One number, and no other words, should make up the answer: how many lines of the listing contain the string "their".

━━━ Source data ━━━

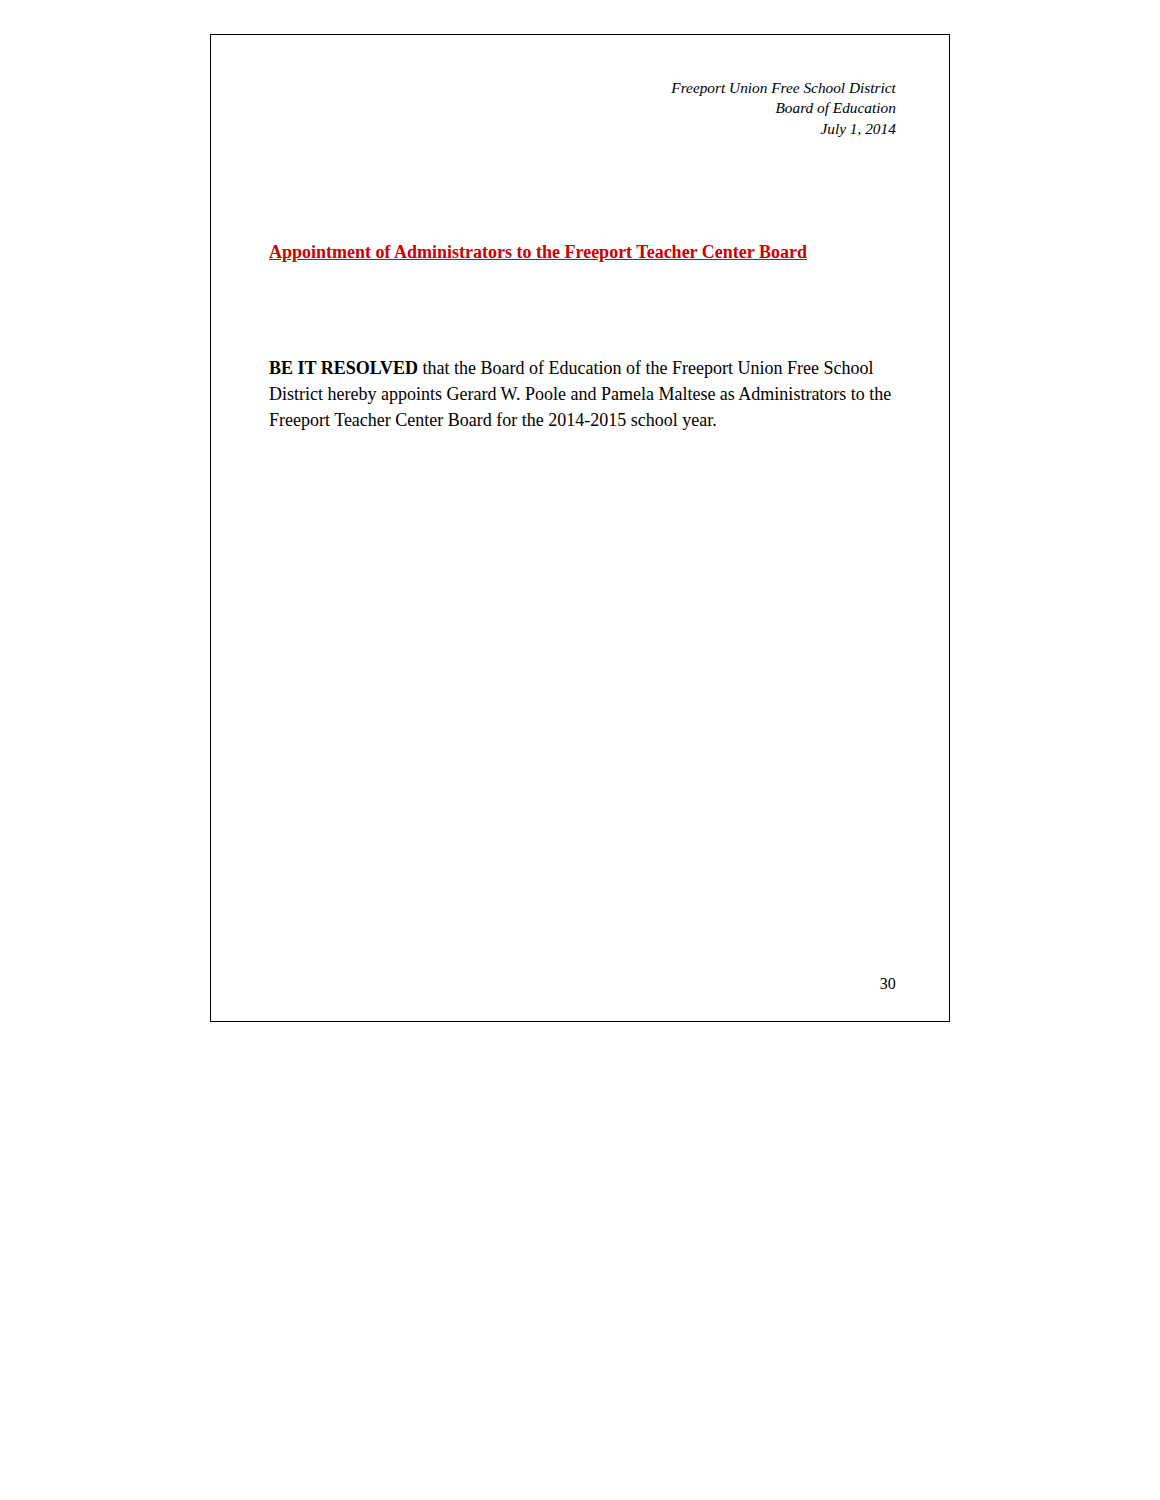Freeport Union Free School District
Board of Education
July 1, 2014
Appointment of Administrators to the Freeport Teacher Center Board
BE IT RESOLVED that the Board of Education of the Freeport Union Free School District hereby appoints Gerard W. Poole and Pamela Maltese as Administrators to the Freeport Teacher Center Board for the 2014-2015 school year.
30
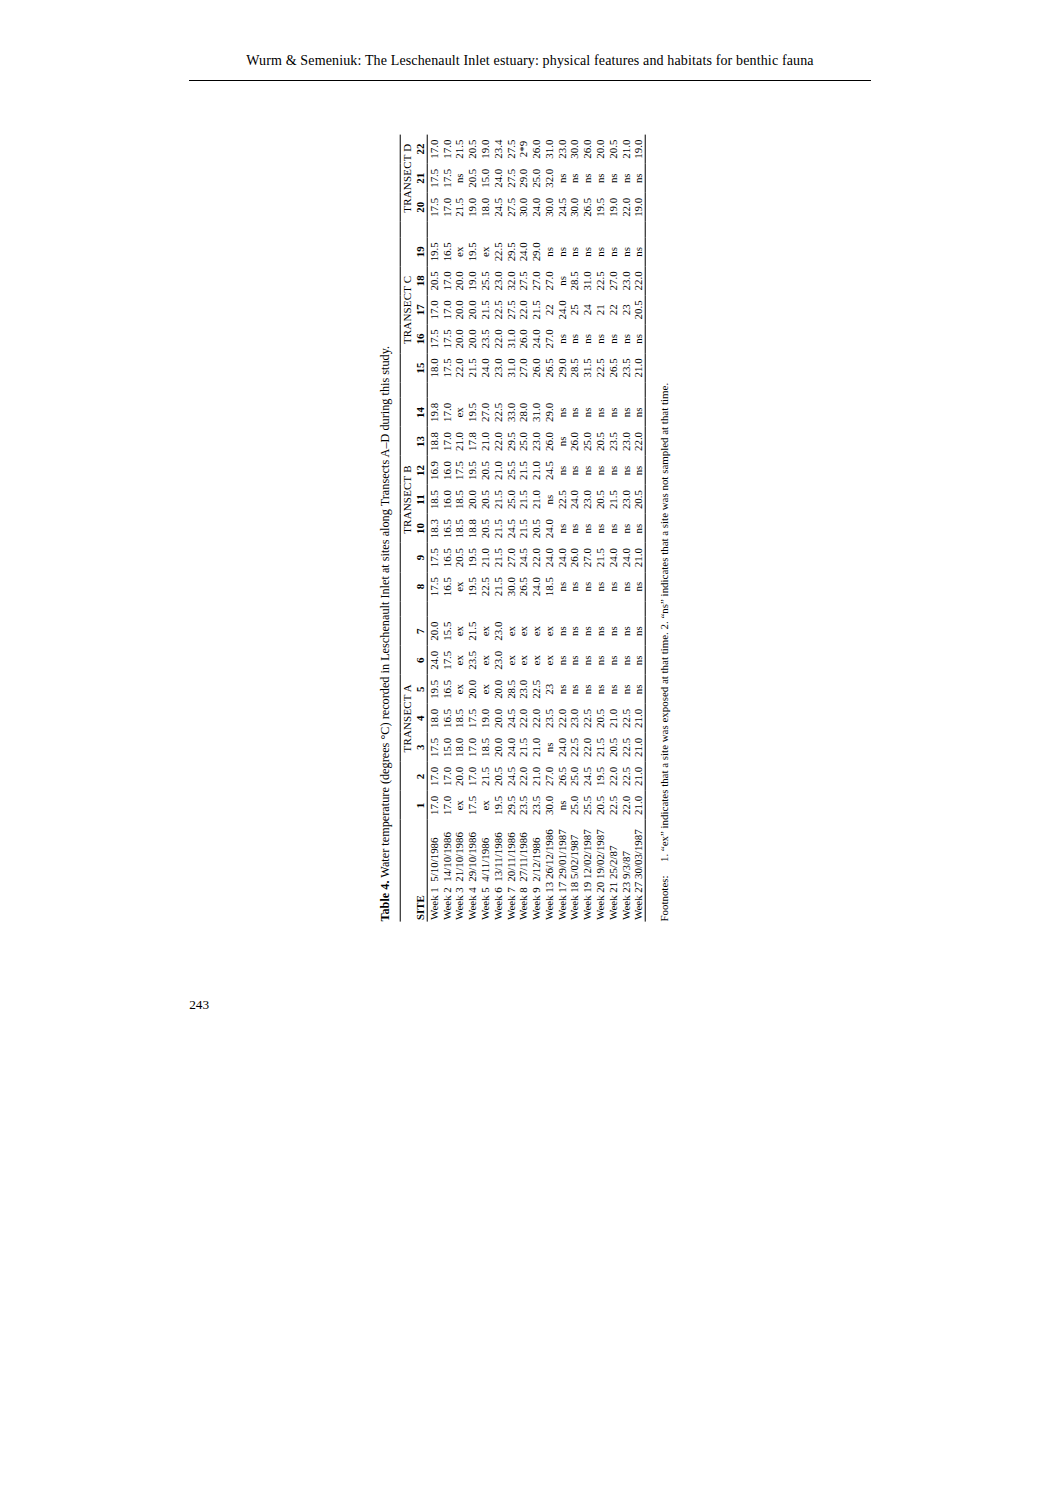Wurm & Semeniuk: The Leschenault Inlet estuary: physical features and habitats for benthic fauna
Table 4. Water temperature (degrees °C) recorded in Leschenault Inlet at sites along Transects A–D during this study.
| | TRANSECT A | | TRANSECT B | | TRANSECT C | | TRANSECT D |
| SITE | 1 | 2 | 3 | 4 | 5 | 6 | 7 | | 8 | 9 | 10 | 11 | 12 | 13 | 14 | | 15 | 16 | 17 | 18 | 19 | | 20 | 21 | 22 |
| Week 1 5/10/1986 | 17.0 | 17.0 | 17.5 | 18.0 | 19.5 | 24.0 | 20.0 | | 17.5 | 17.5 | 18.3 | 18.5 | 16.9 | 18.8 | 19.8 | | 18.0 | 17.5 | 17.0 | 20.5 | 19.5 | | 17.5 | 17.5 | 17.0 |
| Week 2 14/10/1986 | 17.0 | 17.0 | 15.0 | 16.5 | 16.5 | 17.5 | 15.5 | | 16.5 | 16.5 | 16.5 | 16.0 | 16.0 | 17.0 | 17.0 | | 17.5 | 17.5 | 17.0 | 17.0 | 16.5 | | 17.0 | 17.5 | 17.0 |
| Week 3 21/10/1986 | ex | 20.0 | 18.0 | 18.5 | ex | ex | ex | | ex | 20.5 | 18.5 | 18.5 | 17.5 | 21.0 | ex | | 22.0 | 20.0 | 20.0 | 20.0 | ex | | 21.5 | ns | 21.5 |
| Week 4 29/10/1986 | 17.5 | 17.0 | 17.0 | 17.5 | 20.0 | 23.5 | 21.5 | | 19.5 | 19.5 | 18.8 | 20.0 | 19.5 | 17.8 | 19.5 | | 21.5 | 20.0 | 20.0 | 19.0 | 19.5 | | 19.0 | 20.5 | 20.5 |
| Week 5 4/11/1986 | ex | 21.5 | 18.5 | 19.0 | ex | ex | ex | | 22.5 | 21.0 | 20.5 | 20.5 | 20.5 | 21.0 | 27.0 | | 24.0 | 23.5 | 21.5 | 25.5 | ex | | 18.0 | 15.0 | 19.0 |
| Week 6 13/11/1986 | 19.5 | 20.5 | 20.0 | 20.0 | 20.0 | 23.0 | 23.0 | | 21.5 | 21.5 | 21.5 | 21.5 | 21.0 | 22.0 | 22.5 | | 23.0 | 22.0 | 22.5 | 23.0 | 22.5 | | 24.5 | 24.0 | 23.4 |
| Week 7 20/11/1986 | 29.5 | 24.5 | 24.0 | 24.5 | 28.5 | ex | ex | | 30.0 | 27.0 | 24.5 | 25.0 | 25.5 | 29.5 | 33.0 | | 31.0 | 31.0 | 27.5 | 32.0 | 29.5 | | 27.5 | 27.5 | 27.5 |
| Week 8 27/11/1986 | 23.5 | 22.0 | 21.5 | 22.0 | 23.0 | ex | ex | | 26.5 | 24.5 | 21.5 | 21.5 | 21.5 | 25.0 | 28.0 | | 27.0 | 26.0 | 22.0 | 27.5 | 24.0 | | 30.0 | 29.0 | 2*9 |
| Week 9 2/12/1986 | 23.5 | 21.0 | 21.0 | 22.0 | 22.5 | ex | ex | | 24.0 | 22.0 | 20.5 | 21.0 | 21.0 | 23.0 | 31.0 | | 26.0 | 24.0 | 21.5 | 27.0 | 29.0 | | 24.0 | 25.0 | 26.0 |
| Week 13 26/12/1986 | 30.0 | 27.0 | ns | 23.5 | 23 | ex | ex | | 18.5 | 24.0 | 24.0 | ns | 24.5 | 26.0 | 29.0 | | 26.5 | 27.0 | 22 | 27.0 | ns | | 30.0 | 32.0 | 31.0 |
| Week 17 29/01/1987 | ns | 26.5 | 24.0 | 22.0 | ns | ns | ns | | ns | 24.0 | ns | 22.5 | ns | ns | ns | | 29.0 | ns | 24.0 | ns | ns | | 24.5 | ns | 23.0 |
| Week 18 5/02/1987 | 25.0 | 25.0 | 22.5 | 23.0 | ns | ns | ns | | ns | 26.0 | ns | 24.0 | ns | 26.0 | ns | | 28.5 | ns | 25 | 28.5 | ns | | 30.0 | ns | 30.0 |
| Week 19 12/02/1987 | 25.5 | 24.5 | 22.0 | 22.5 | ns | ns | ns | | ns | 27.0 | ns | 23.0 | ns | 25.0 | ns | | 31.5 | ns | 24 | 31.0 | ns | | 26.5 | ns | 26.0 |
| Week 20 19/02/1987 | 20.5 | 19.5 | 21.5 | 20.5 | ns | ns | ns | | ns | 21.5 | ns | 20.5 | ns | 20.5 | ns | | 22.5 | ns | 21 | 22.5 | ns | | 19.5 | ns | 20.0 |
| Week 21 25/2/87 | 22.5 | 22.0 | 20.5 | 21.0 | ns | ns | ns | | ns | 24.0 | ns | 21.5 | ns | 23.5 | ns | | 26.5 | ns | 22 | 27.0 | ns | | 19.0 | ns | 20.5 |
| Week 23 9/3/87 | 22.0 | 22.5 | 22.5 | 22.5 | ns | ns | ns | | ns | 24.0 | ns | 23.0 | ns | 23.0 | ns | | 23.5 | ns | 23 | 23.0 | ns | | 22.0 | ns | 21.0 |
| Week 27 30/03/1987 | 21.0 | 21.0 | 21.0 | 21.0 | ns | ns | ns | | ns | 21.0 | ns | 20.5 | ns | 22.0 | ns | | 21.0 | ns | 20.5 | 22.0 | ns | | 19.0 | ns | 19.0 |
Footnotes: 1. “ex” indicates that a site was exposed at that time. 2. “ns” indicates that a site was not sampled at that time.
243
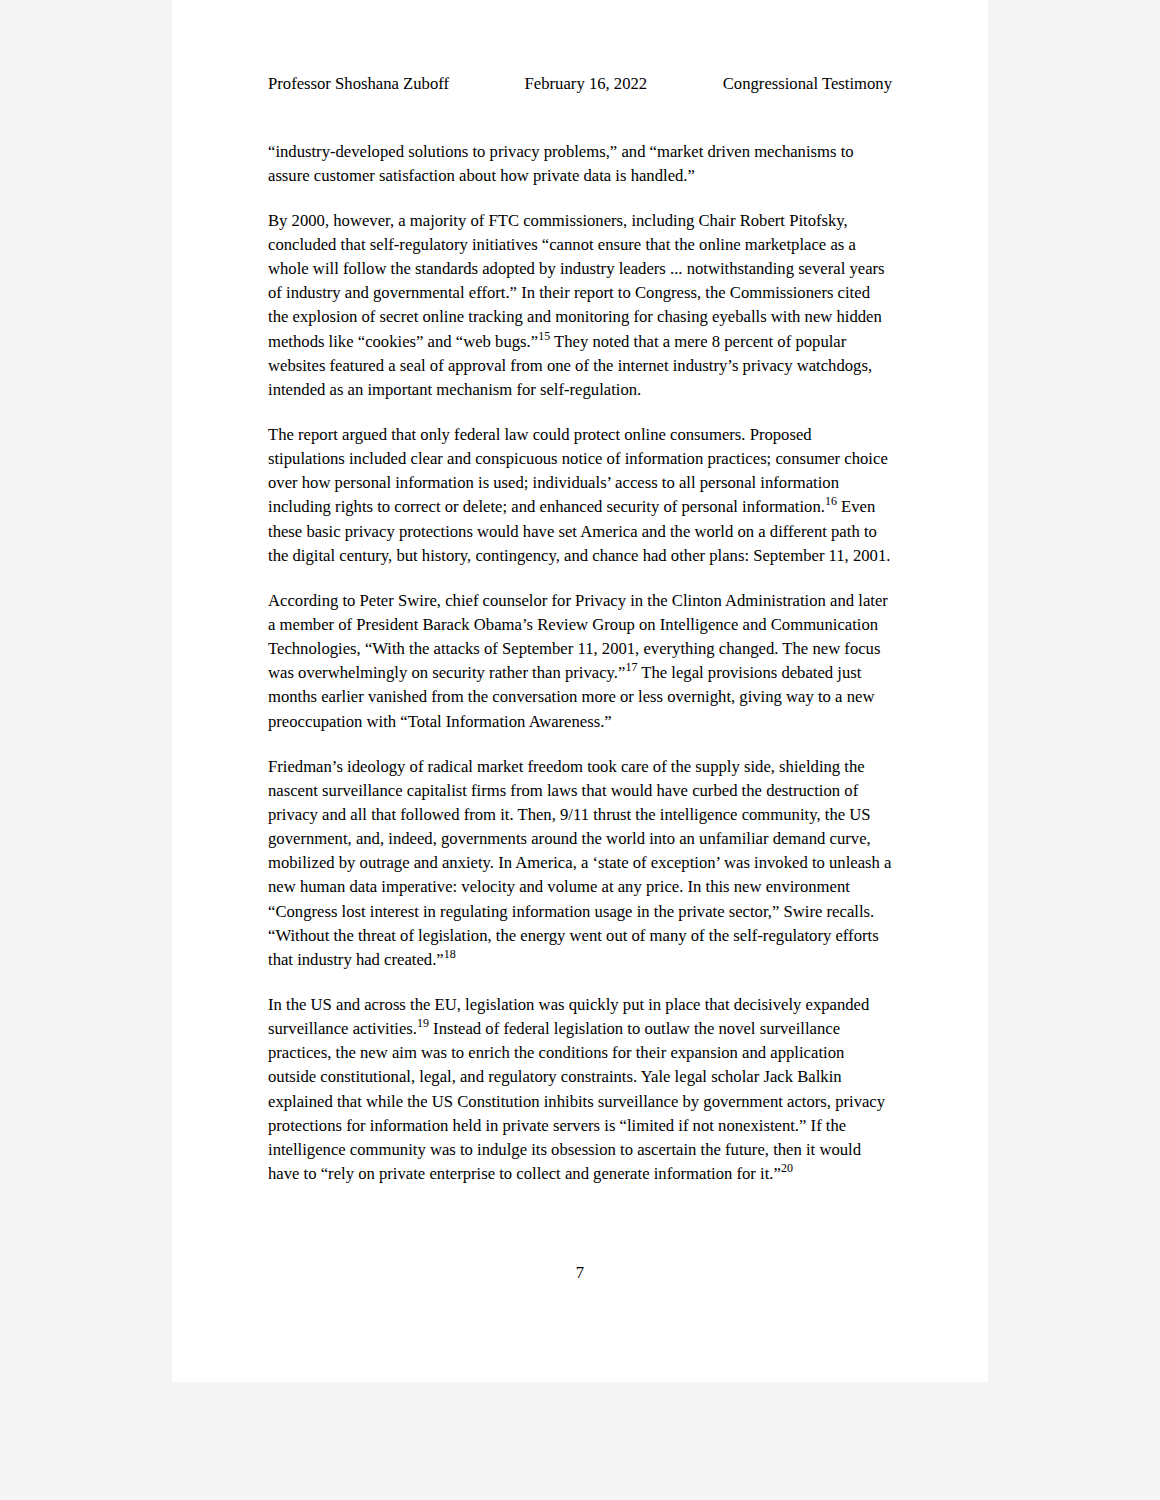Professor Shoshana Zuboff February 16, 2022 Congressional Testimony
“industry-developed solutions to privacy problems,” and “market driven mechanisms to assure customer satisfaction about how private data is handled.”
By 2000, however, a majority of FTC commissioners, including Chair Robert Pitofsky, concluded that self-regulatory initiatives “cannot ensure that the online marketplace as a whole will follow the standards adopted by industry leaders ... notwithstanding several years of industry and governmental effort.” In their report to Congress, the Commissioners cited the explosion of secret online tracking and monitoring for chasing eyeballs with new hidden methods like “cookies” and “web bugs.”15 They noted that a mere 8 percent of popular websites featured a seal of approval from one of the internet industry’s privacy watchdogs, intended as an important mechanism for self-regulation.
The report argued that only federal law could protect online consumers. Proposed stipulations included clear and conspicuous notice of information practices; consumer choice over how personal information is used; individuals’ access to all personal information including rights to correct or delete; and enhanced security of personal information.16 Even these basic privacy protections would have set America and the world on a different path to the digital century, but history, contingency, and chance had other plans: September 11, 2001.
According to Peter Swire, chief counselor for Privacy in the Clinton Administration and later a member of President Barack Obama’s Review Group on Intelligence and Communication Technologies, “With the attacks of September 11, 2001, everything changed. The new focus was overwhelmingly on security rather than privacy.”17 The legal provisions debated just months earlier vanished from the conversation more or less overnight, giving way to a new preoccupation with “Total Information Awareness.”
Friedman’s ideology of radical market freedom took care of the supply side, shielding the nascent surveillance capitalist firms from laws that would have curbed the destruction of privacy and all that followed from it. Then, 9/11 thrust the intelligence community, the US government, and, indeed, governments around the world into an unfamiliar demand curve, mobilized by outrage and anxiety. In America, a ‘state of exception’ was invoked to unleash a new human data imperative: velocity and volume at any price. In this new environment “Congress lost interest in regulating information usage in the private sector,” Swire recalls. “Without the threat of legislation, the energy went out of many of the self-regulatory efforts that industry had created.”18
In the US and across the EU, legislation was quickly put in place that decisively expanded surveillance activities.19 Instead of federal legislation to outlaw the novel surveillance practices, the new aim was to enrich the conditions for their expansion and application outside constitutional, legal, and regulatory constraints. Yale legal scholar Jack Balkin explained that while the US Constitution inhibits surveillance by government actors, privacy protections for information held in private servers is “limited if not nonexistent.” If the intelligence community was to indulge its obsession to ascertain the future, then it would have to “rely on private enterprise to collect and generate information for it.”20
7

━━━

Answer box: 2